Closed stephanbosch closed 5 years ago
Hmm, at very best it could be reported as "slow" (rating 3/4 where 4 is "dead"), but I do not think it is worth the effort.
I agree with @pspacek - but we might entertain pull requests enhancing the measurement.
When different IPs have different properties, I could imagine showing like 25% "STOP" + 75% "GO", but in any case there's the link to technical details... EDIT: well, it's a problem that these in-between states aren't easily explainable (to laymen at least), so perhaps it would really be better to just report "SLOW" if <=50% are bad.
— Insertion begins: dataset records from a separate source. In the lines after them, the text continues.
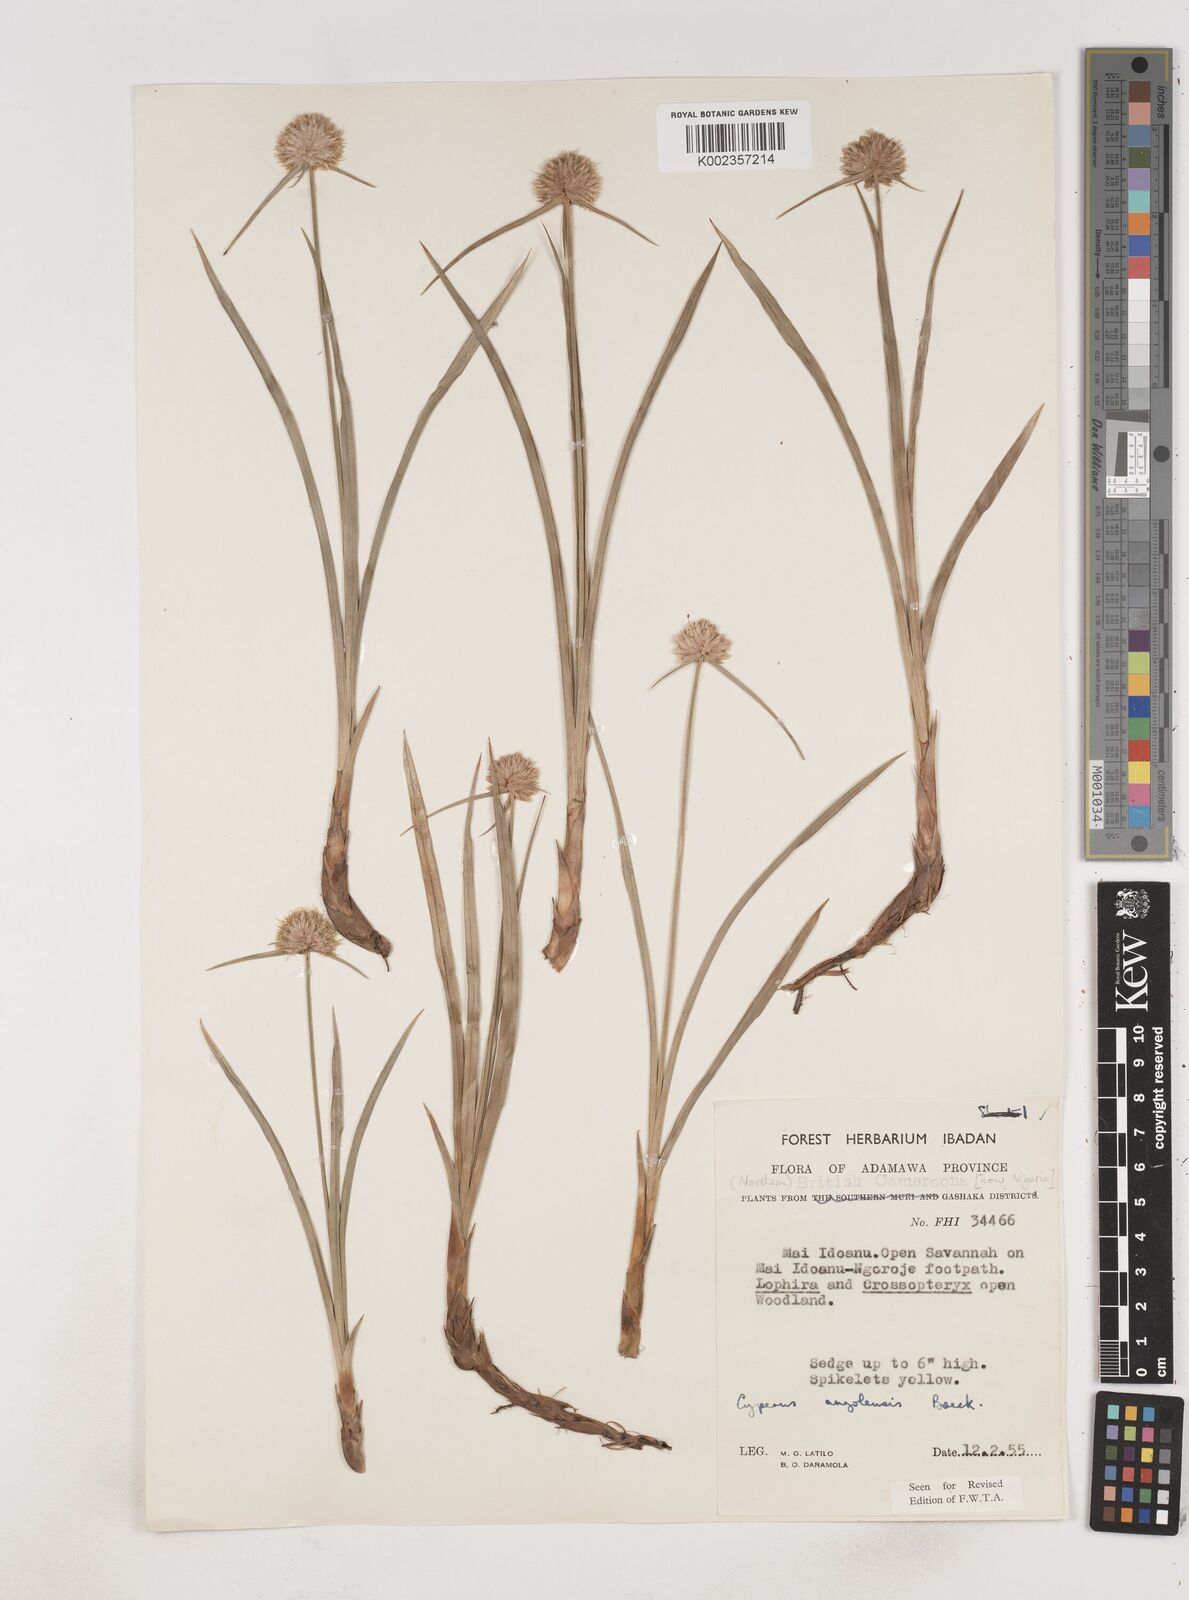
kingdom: Plantae
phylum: Tracheophyta
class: Liliopsida
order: Poales
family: Cyperaceae
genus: Cyperus
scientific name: Cyperus angolensis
FWIW, I'm also trying to sort out a number of seemingly false positives being reported by the tool.
One appears to be a result of using LVS to host a DNS VIP on more than 1 public IP using the same backend hosts. I suspect the tool is sending queries in parallel, resulting in some requests getting lost in translation. The result is the tool reports 1 of the 2 public IP addresses as timing out. The public IP it reports as timing out varies and changes in between tests so I know each public IP itself is OK. Once I updated the zone's NS records to only include 1 such public IP address per LVS VIP the tool began returning "OK" reliably 100% of the time.
Let me know if you'd prefer I open a new issue for this
Why don’t you rather fix your server connectivity?
If the queries/responses are being lost the server is susceptible to spoofing attacks.
I may have spoken too soon. I'm still looking into the reason(s) why I am getting intermittent failures with the tool, which is difficult to say with authority since I don't have access to the source network where the tests are being run from. I also tried running genreport myself, but it just hangs when I run it.
genreport needs a domain name on stdin.
Ah, that makes sense but wasn't listed in the command help so I missed it. But even after providing that it still times out. Strace shows it stops in the same spot:
futex(0x7f187de3cba4, FUTEX_WAKE_PRIVATE, 2147483647) = 0
openat(AT_FDCWD, "/etc/resolv.conf", O_RDONLY|O_CLOEXEC) = 4
fstat(4, {st_mode=S_IFREG|0644, st_size=720, ...}) = 0
read(4, "# This file is managed by man:sy"..., 4096) = 720
read(4, "", 4096) = 0
close(4) = 0
getpid() = 53660
select(4, [0 3], [], NULL, NULL
Well, what's on fd 4?
Scratch that, I misread you said it wants the domain name on stdin ... but I had added it as an additional argument to the command. (facepalm)
The whole point it so make servers responsive and eliminate timeouts which are hard to deal with so it is pointless to ignore some of the timeouts.
Tests fail with a timeout or connection refusal (tcp). I'd expect this to show some orange message indicating that the offline server could not be tested, rather than reporting that the domain is violating the standards.